Anonymous submission
June 2026
This article summarizes a recent publication, “Plants as Our Relatives: the creation and gifting of a relational learning task” by Jeanien Cooper, Alexandria Farmer, Harley Bastien, and Carol L. Armstrong: https://doi.org/10.1139/cjb-2025-0024
This new publication in the scientific journal Botany details the work of Indigenous Knowledge Holders and Elders at various institutions in Alberta to break barriers between western science and Indigenous ways of knowing when introducing university students to plants. The authors describe an Indigenous worldview in which plants are not mere background or resources – but relatives: part of a network of life in which humans are only one thread.
Based on that philosophy, the authors developed a learning experience or relational learning task called “Plants as Our Relatives.” This isn’t a traditional botany assignment. Instead, it’s land-based, experiential and rooted in relationships: guided by Elders, Ceremonialists, Knowledge Keepers, and community members. Students choose a plant and build a relationship with it over time through observation and independent research. Rather than studying the plant as an object, participants engage with it as a relative, visiting it repeatedly, observing its seasonal changes, learning its stories, roles, and gifts from Elders and Knowledge Keepers, and reflecting on their responsibilities to it.
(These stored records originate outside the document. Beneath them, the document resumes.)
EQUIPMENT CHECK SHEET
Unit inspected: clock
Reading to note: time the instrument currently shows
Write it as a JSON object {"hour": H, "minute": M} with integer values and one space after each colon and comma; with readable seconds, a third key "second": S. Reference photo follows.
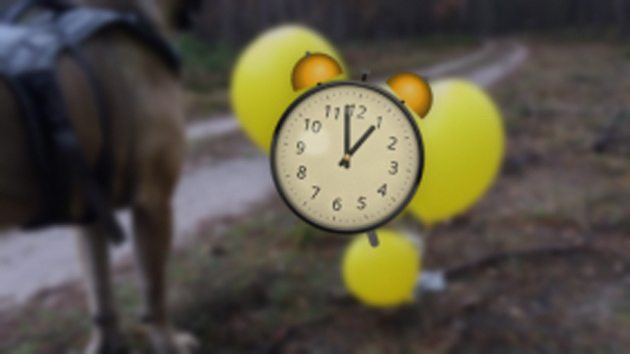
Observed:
{"hour": 12, "minute": 58}
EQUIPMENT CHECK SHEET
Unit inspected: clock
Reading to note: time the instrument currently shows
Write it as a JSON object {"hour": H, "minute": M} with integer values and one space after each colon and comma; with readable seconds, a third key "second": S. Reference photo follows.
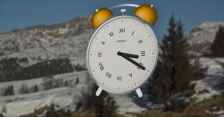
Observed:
{"hour": 3, "minute": 20}
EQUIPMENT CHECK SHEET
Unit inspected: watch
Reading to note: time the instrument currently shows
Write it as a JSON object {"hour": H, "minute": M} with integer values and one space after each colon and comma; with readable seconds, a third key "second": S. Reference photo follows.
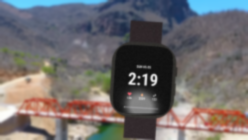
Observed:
{"hour": 2, "minute": 19}
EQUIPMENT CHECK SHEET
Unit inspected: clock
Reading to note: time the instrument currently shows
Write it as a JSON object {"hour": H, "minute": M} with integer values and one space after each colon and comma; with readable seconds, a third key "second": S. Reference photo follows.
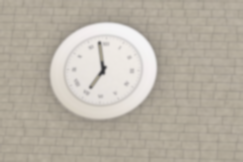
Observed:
{"hour": 6, "minute": 58}
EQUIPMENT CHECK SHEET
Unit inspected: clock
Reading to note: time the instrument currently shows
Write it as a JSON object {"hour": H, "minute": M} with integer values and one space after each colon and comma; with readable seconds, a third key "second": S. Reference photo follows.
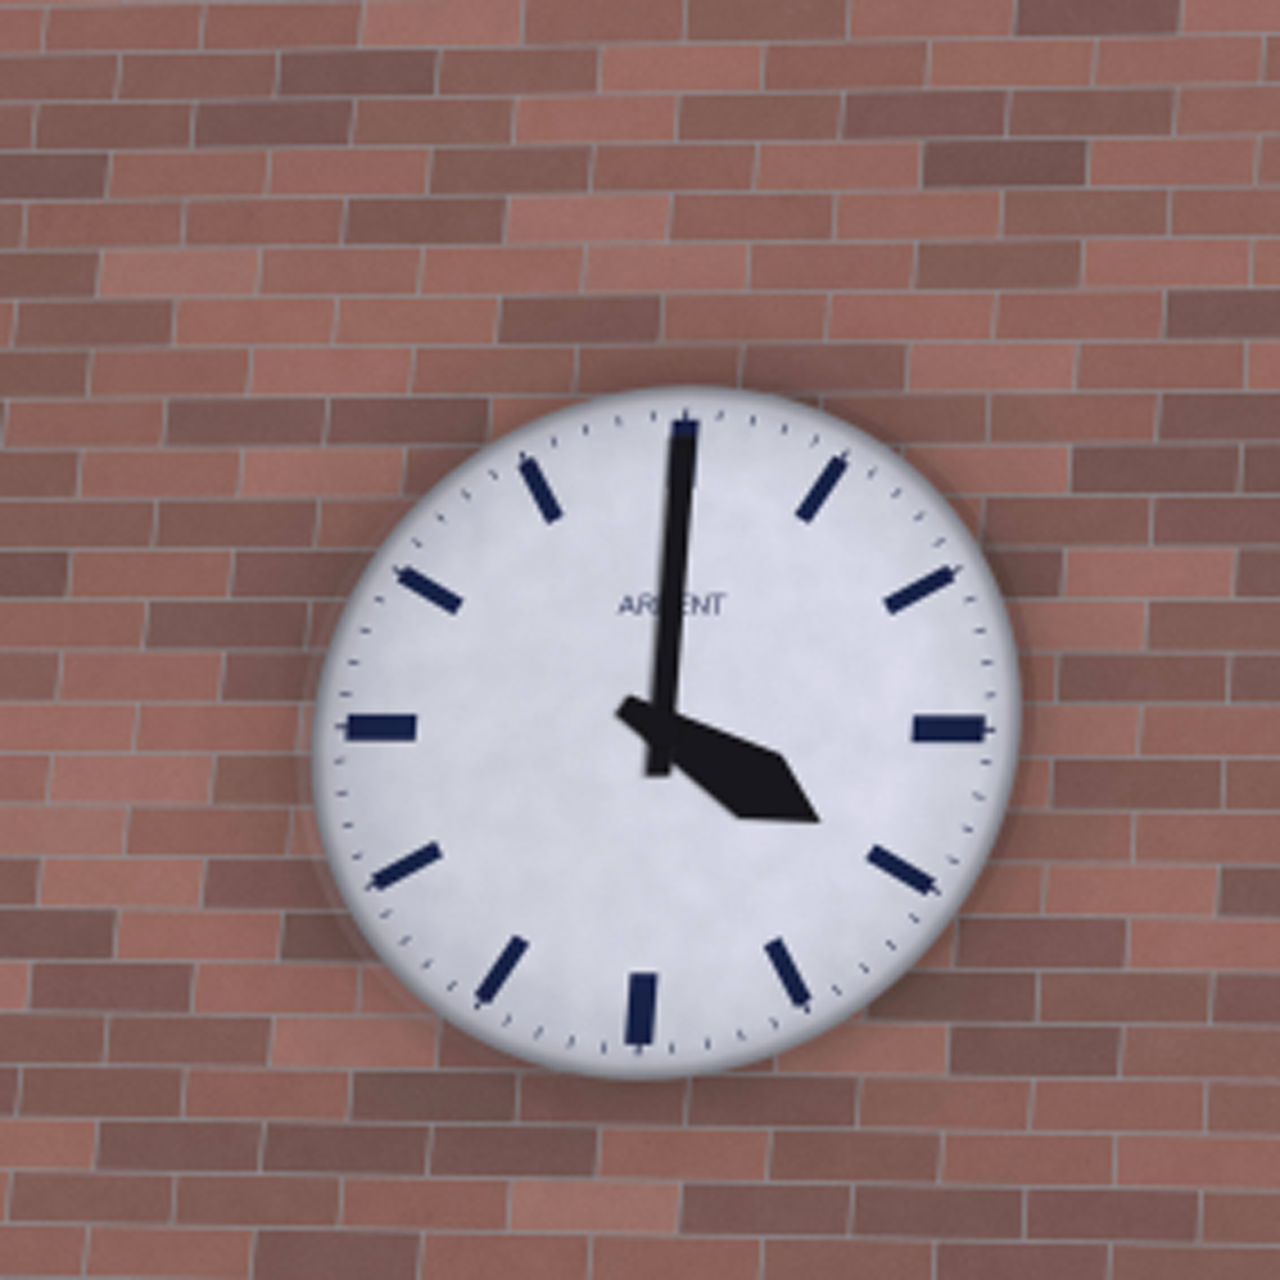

This approach challenges dominant Western scientific and educational paradigms, which often treat plants as objects. By recentering relationships and reciprocity, the paper advocates for a more holistic, respectful approach to nature. The described relational learning task demonstrates a concrete way to integrate Indigenous epistemologies into botanical education. By positioning plants as relatives, the exercise fosters stewardship, humility, and long-term relationships with the land.
The authors invite educators, institutions, and learners to consider integrating relational, Indigenous-led approaches into curriculum and land-based education. This is not merely additive (e.g., “add a module on Indigenous knowledge”) – it reimagines the basis of learning: from extraction and classification to reciprocity, respect, and relationship.